Our love life was regular. Had no problems on bed.
I've asked him if he was interested in anyone else other than me for sex and he has said NO.
I've asked if I was the only woman he has had sex with through out his life and he said YES.
A few times I've even asked him to have sex with another woman if he was attracted to someone else (but I said definitely not without condoms. Just to differenciate between wife and mistress.)
I regularly asked him these questions and asked him to promise me. He made false promises on GOD and my children to all of my questions.
Even though I don't want him to take another woman I still gave him this freedom only because I loved him so much and I didn't want him to end up choosing someone else over me but still he fooled me.

I am devasted. I'm unable to accept that he's been lying all the time. His affair has been going on for 5years (2015 - 2019). The videos constantly keeps playing in my mind. I'm shivering, crying and feeling a crushing pain in my heart. I'm having panic attacks during night. Unable to sleep or eat well. It's been a month now. I haven't changed a bit. I'm suffering. I've shut myself up. Feel dead.

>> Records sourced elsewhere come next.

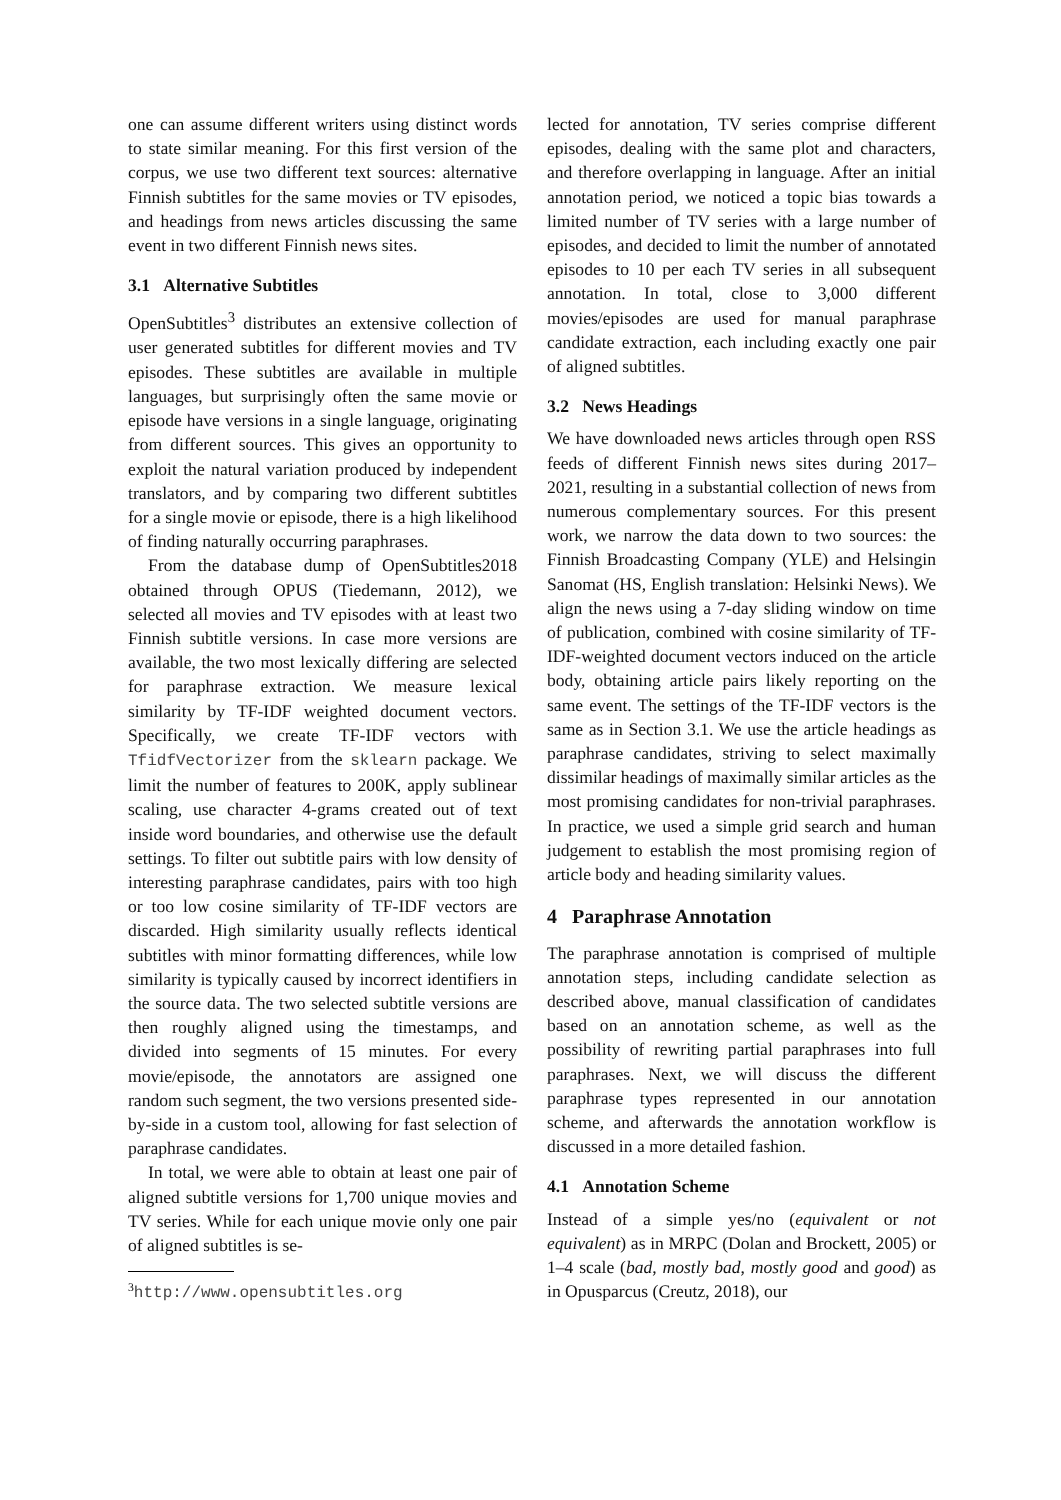one can assume different writers using distinct words to state similar meaning. For this first version of the corpus, we use two different text sources: alternative Finnish subtitles for the same movies or TV episodes, and headings from news articles discussing the same event in two different Finnish news sites.
3.1 Alternative Subtitles
OpenSubtitles<sup>3</sup> distributes an extensive collection of user generated subtitles for different movies and TV episodes. These subtitles are available in multiple languages, but surprisingly often the same movie or episode have versions in a single language, originating from different sources. This gives an opportunity to exploit the natural variation produced by independent translators, and by comparing two different subtitles for a single movie or episode, there is a high likelihood of finding naturally occurring paraphrases.
From the database dump of OpenSubtitles2018 obtained through OPUS (Tiedemann, 2012), we selected all movies and TV episodes with at least two Finnish subtitle versions. In case more versions are available, the two most lexically differing are selected for paraphrase extraction. We measure lexical similarity by TF-IDF weighted document vectors. Specifically, we create TF-IDF vectors with TfidfVectorizer from the sklearn package. We limit the number of features to 200K, apply sublinear scaling, use character 4-grams created out of text inside word boundaries, and otherwise use the default settings. To filter out subtitle pairs with low density of interesting paraphrase candidates, pairs with too high or too low cosine similarity of TF-IDF vectors are discarded. High similarity usually reflects identical subtitles with minor formatting differences, while low similarity is typically caused by incorrect identifiers in the source data. The two selected subtitle versions are then roughly aligned using the timestamps, and divided into segments of 15 minutes. For every movie/episode, the annotators are assigned one random such segment, the two versions presented side-by-side in a custom tool, allowing for fast selection of paraphrase candidates.
In total, we were able to obtain at least one pair of aligned subtitle versions for 1,700 unique movies and TV series. While for each unique movie only one pair of aligned subtitles is se-
<sup>3</sup> http://www.opensubtitles.org
lected for annotation, TV series comprise different episodes, dealing with the same plot and characters, and therefore overlapping in language. After an initial annotation period, we noticed a topic bias towards a limited number of TV series with a large number of episodes, and decided to limit the number of annotated episodes to 10 per each TV series in all subsequent annotation. In total, close to 3,000 different movies/episodes are used for manual paraphrase candidate extraction, each including exactly one pair of aligned subtitles.
3.2 News Headings
We have downloaded news articles through open RSS feeds of different Finnish news sites during 2017–2021, resulting in a substantial collection of news from numerous complementary sources. For this present work, we narrow the data down to two sources: the Finnish Broadcasting Company (YLE) and Helsingin Sanomat (HS, English translation: Helsinki News). We align the news using a 7-day sliding window on time of publication, combined with cosine similarity of TF-IDF-weighted document vectors induced on the article body, obtaining article pairs likely reporting on the same event. The settings of the TF-IDF vectors is the same as in Section 3.1. We use the article headings as paraphrase candidates, striving to select maximally dissimilar headings of maximally similar articles as the most promising candidates for non-trivial paraphrases. In practice, we used a simple grid search and human judgement to establish the most promising region of article body and heading similarity values.
4 Paraphrase Annotation
The paraphrase annotation is comprised of multiple annotation steps, including candidate selection as described above, manual classification of candidates based on an annotation scheme, as well as the possibility of rewriting partial paraphrases into full paraphrases. Next, we will discuss the different paraphrase types represented in our annotation scheme, and afterwards the annotation workflow is discussed in a more detailed fashion.
4.1 Annotation Scheme
Instead of a simple yes/no (equivalent or not equivalent) as in MRPC (Dolan and Brockett, 2005) or 1–4 scale (bad, mostly bad, mostly good and good) as in Opusparcus (Creutz, 2018), our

He says that he has ended the affair last year because of guilt and regret. He feels sorry and is asking for my forgiveness. He says that he feels disgust when he thinks about his past. He calls it past already. He says that he tried to confess several times but didn't confess because he was afraid that I would leave him. I'm unable to believe anything he says because he didn't confess. He still gave me false promises even after I discovered the videos then when I showed him proof then he agreed. He says he was addicted and couldn't stop. He says he enjoyed sexual pleasure from the other woman. He assumed that I won't find, so he wanted to continue for sometime and then stop. He was confident and convinced that he could hide it from me. Actually true. I would not have found out because their contact was never through phone or emails. She was his colleague so they used work phone for chatting and to plan their meeting.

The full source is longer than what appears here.